New therapy for incurable brain disease heads to clinical trials

Oxford-based biotech company SynaptixBio have reached a major milestone in its mission to treat H-ABC – a rare and currently incurable neurodegenerative disease. The company have announced the selection of SB H-19642, an antisense oligonucleotide (ASO) therapy, as its lead drug candidate for upcoming clinical trials. 

ASOs are short strands of synthetic DNA designed to silence mutated genes, preventing the production of harmful proteins. In the case of H-ABC, the approach shows potential for stopping disease progression and even reversing some symptoms. 

“This is a hugely significant milestone,” said Dr Dan Williams, CEO at SynaptixBio. 
“We are confident our candidate drug will deliver the same positive impacts that ASOs have made on other degenerative diseases such as Duchenne muscular dystrophy.” 

Targeting the root cause of H-ABC 

SB H-19642 has already shown encouraging results in preclinical animal models, with a marked reduction in the toxic proteins produced by the mutated gene. 

“The dangerous proteins produced by the single-gene mutation that causes H-ABC, the most severe form of TUBB4A-related leukodystrophy, have been shown in animal testing to be far less prevalent following treatment,” Williams explained. “This means disease progression could be completely halted, and there is some evidence of symptoms being reversed.” 

ASOs bind to the messenger RNA (mRNA) produced by faulty genes, blocking the production of the harmful proteins at source. This makes them different from traditional drugs that only treat downstream symptoms. 

Safety, stability, and strategic partnerships 

SynaptixBio has collaborated with global drug discovery firm Evotec to identify and develop the ASO candidate. Early-stage testing has shown SB H-19642 to be safe, stable and effective at lowering levels of the disease-causing protein. 

Unlike gene editing, ASOs are non-permanent, highly targeted and produce fewer side effects. This makes them favourable for treating rare and complex neurological conditions. 

“Perhaps most importantly, ASOs target the molecular causes of disease, rather than just treating the symptoms,” said Williams. “This makes them potentially game changing.” 

A growing market for ASO therapeutics 

The announcement comes amid rapid growth in the ASO therapeutics market. A May 2024 report from Global Market Insights valued the market at $4.4 billion in 2023, with projections that it will reach $19.7 billion by 2032.  

Key drivers include the rise in neurodegenerative and genetic disorders, advancements in gene-targeting technologies and increasing regulatory support. ASOs are already approved for SOD1-dependent ALS and are undergoing trials for Alzheimer’s and Parkinson’s diseases. 

Advocacy and early diagnosis: critical to progress 

Public awareness is also playing a crucial role in advancing rare disease research. Williams praised the work of the UK-based H-ABC Foundation, which has helped bring much-needed attention to the condition. 

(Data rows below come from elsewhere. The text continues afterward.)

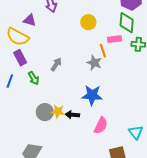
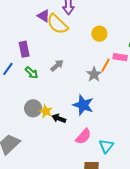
yellow semicircle: (18, 37) -> (57, 24), moved
orange line: (103, 51) -> (106, 65), turned 32
green arrow: (34, 78) -> (32, 73), turned -32
cyan triangle: (136, 132) -> (106, 146), moved

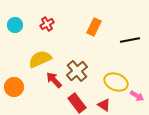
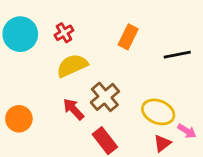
cyan circle: (15, 25) -> (20, 34), size x1.6
yellow semicircle: (40, 59) -> (72, 66), moved
red triangle: (104, 105) -> (162, 143), moved, turned 48

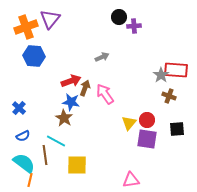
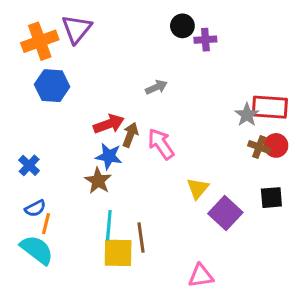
red circle: (147, 120) -> (276, 145), moved
purple square: (147, 139) -> (225, 213), turned 35
cyan line: (56, 141) -> (109, 225), moved, turned 66
brown line: (45, 155) -> (141, 237), moved
orange line: (30, 180) -> (46, 224), moved

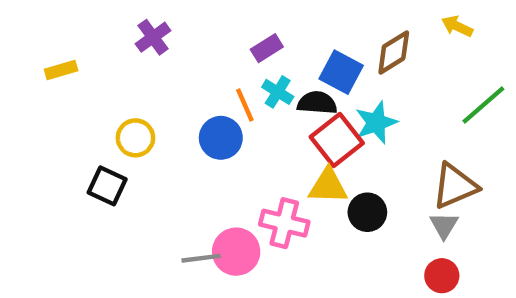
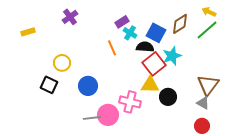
cyan cross: (278, 92) -> (130, 33), moved
green line: (483, 105) -> (207, 30), moved
blue circle: (221, 138) -> (88, 86), moved
brown triangle: (455, 186) -> (208, 85), turned -30
gray triangle: (444, 225) -> (203, 103), turned -32

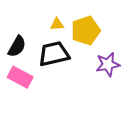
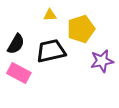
yellow triangle: (57, 24) -> (50, 15), moved

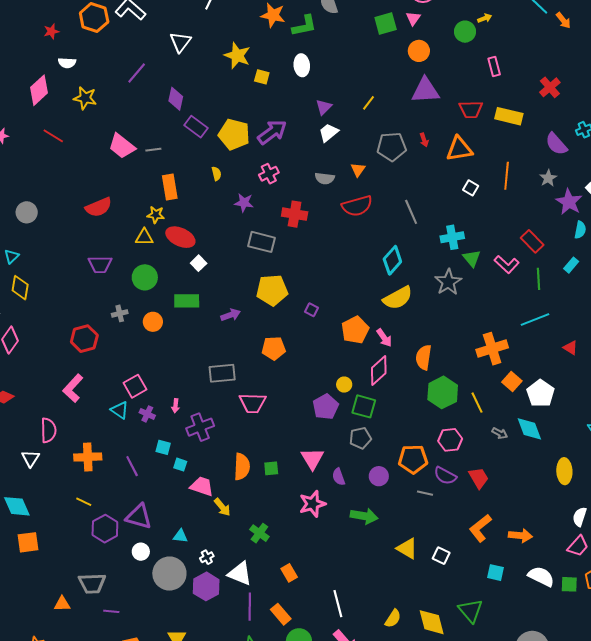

“Here in the UK, the H-ABC Foundation has done a remarkable job in just a few years of raising awareness amongst the public and in the medical community of the devastating impacts this disease has on those affected and their families,” he said. “It is particularly important that such rare diseases are identified as early as possible; delayed and misdiagnoses can lead to years of unnecessary suffering.” 

Backed by innovate UK for clinical development 

SynaptixBio’s work has been supported by substantial government funding. The company recently received a £2 million BioMedical Catalyst grant from Innovate UK to advance SB H-19642 into first-in-human clinical trials. This follows a previous grant in November 2023 to broaden its rare disease therapeutic discovery efforts. 

With a promising candidate drug and growing momentum behind ASO therapeutics, SynaptixBio is now looking to lead the development of a potentially transformative treatment for one of the most devastating genetic leukodystrophies.